Na região das têmporas do cérebro, algumas artérias suprem a meninge, que é como uma pele protetora ao redor do cérebro. A artéria meníngea média fica bem embaixo do osso, por exemplo. Quando ocorre um trauma na região temporal, essas artérias podem se romper. A pessoa pode perder um pouco a consciência e depois voltar ao normal, mas o sangramento pode continuar ocorrendo. O menino parece ter ficado bem e foi para a sala de aula. Isso é chamado na literatura médica de intervalo lúcido. A pessoa tem um trauma, conversa com o médico de forma consciente, não tem dor de cabeça, e depois entra em coma.
Para evitar complicações de eventuais hemorragias cerebrais, é preciso observar alguns sinais, como:
Sonolência excessiva
Confusão
Perda de consciência, mesmo que breve
Vômito
Dor de cabeça
Dificuldade para falar
Fraqueza
Choro inconsolável
Caso o paciente tenha algum desses sinais, pode ser solicitada uma tomografia para avaliar um possível hematoma, que pode ser cirúrgico.
Às vezes, os hematomas crescem tão rapidamente que até mesmo dentro do hospital pode ser difícil salvar o paciente. Identificado o hematoma com a tomografia, já se inicia uma luta contra o tempo para iniciar a cirurgia e estancar o sangramento interno.
Entenda o caso
Segundo a família, Bernardo era uma criança saudável, sem histórico de problemas de saúde ou alergia a medicamentos. Após ser atingido por uma bolada durante uma atividade física na escola, ele voltou para a sala de aula, onde passou mal. Em seguida, caiu e bateu a cabeça “no chão ou na carteira”. A professora não estava na sala no momento, e os próprios alunos avisaram os funcionários, que acionaram o Samu.
Antes da chegada do socorro, um funcionário que já teria sido bombeiro tentou reanimar o menino. Depois, uma funcionária o levou de carro até a Unidade Bertioguense de Especialidades Médicas (Unibem), por ser o serviço de saúde mais próximo.

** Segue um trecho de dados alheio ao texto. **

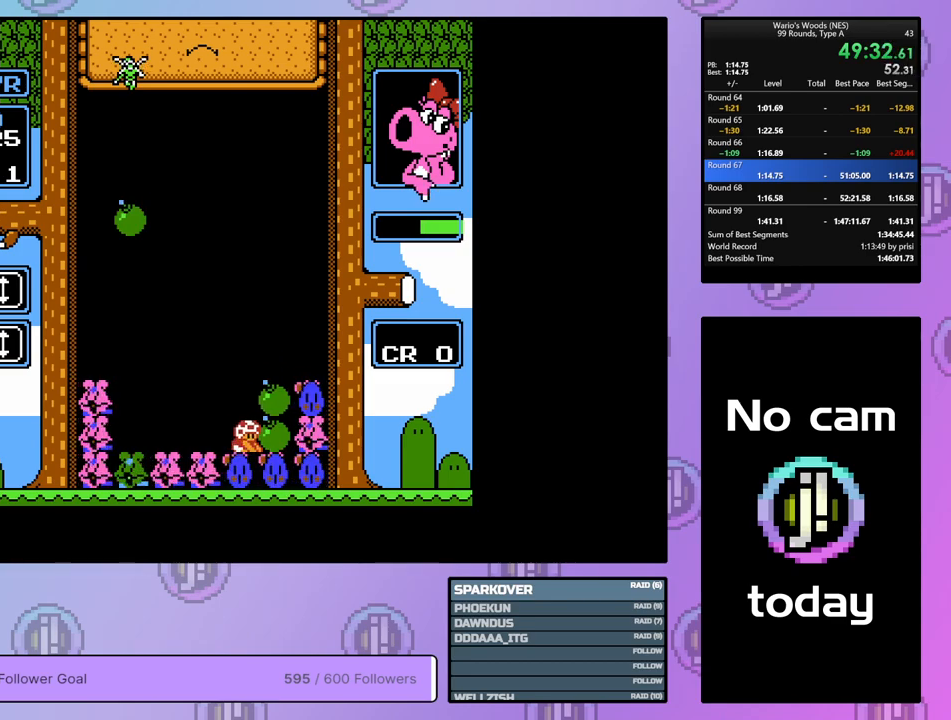
{"buttons": ["DPAD_LEFT"], "events": [[17, "A", "up"]]}
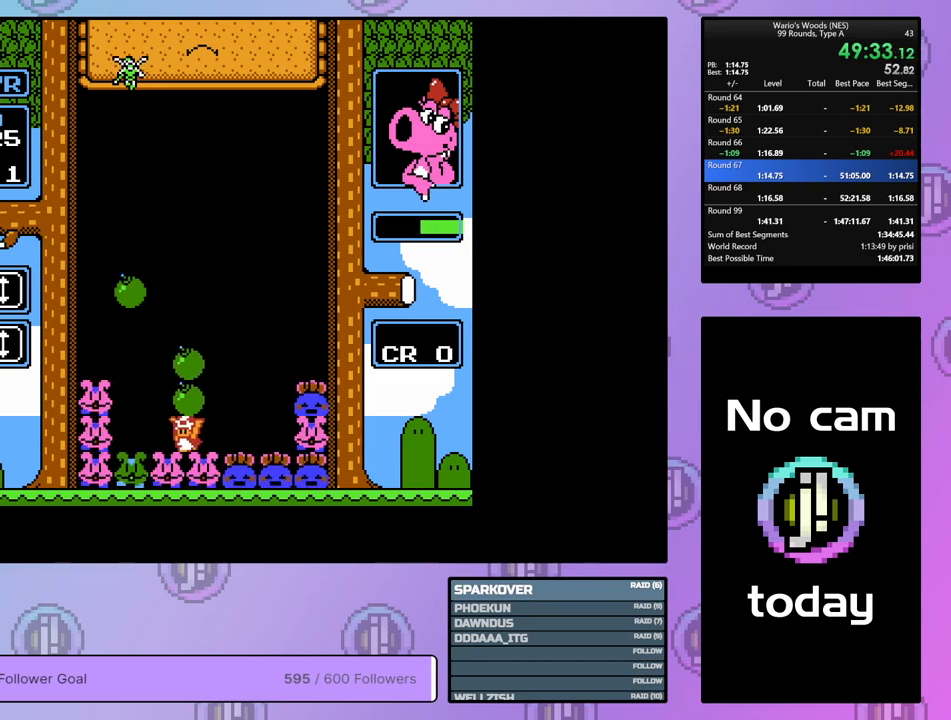
{"buttons": ["A"], "events": [[50, "DPAD_LEFT", "up"], [500, "A", "down"]]}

A família questiona o atendimento prestado na unidade e afirma que um erro durante a intubação teria prejudicado a respiração de Bernardo e agravado seu estado.
Posteriormente, o Samu assumiu a ocorrência e o transferiu ao Hospital de Bertioga, onde a morte foi constatada após cerca de 40 minutos de tentativas de reanimação. Os parentes também pediram acesso às imagens da escola para esclarecer como ocorreu a queda.
Um exame preliminar do Instituto Médico Legal (IML) apontou que Bernardo teve um “aneurisma na cabeça”, que evoluiu para um infarto, enquanto o atestado de óbito registrou “insuficiência respiratória” como causa da morte. Exames complementares ainda estão em andamento.
Em nota, a Prefeitura de Bertioga informou que o menino recebeu atendimento imediato na Unibem, com início dos protocolos de emergência e reanimação antes da transferência ao hospital, lamentou a morte e prestou solidariedade à família, mas não respondeu ao questionamento sobre a denúncia de falha no atendimento médico.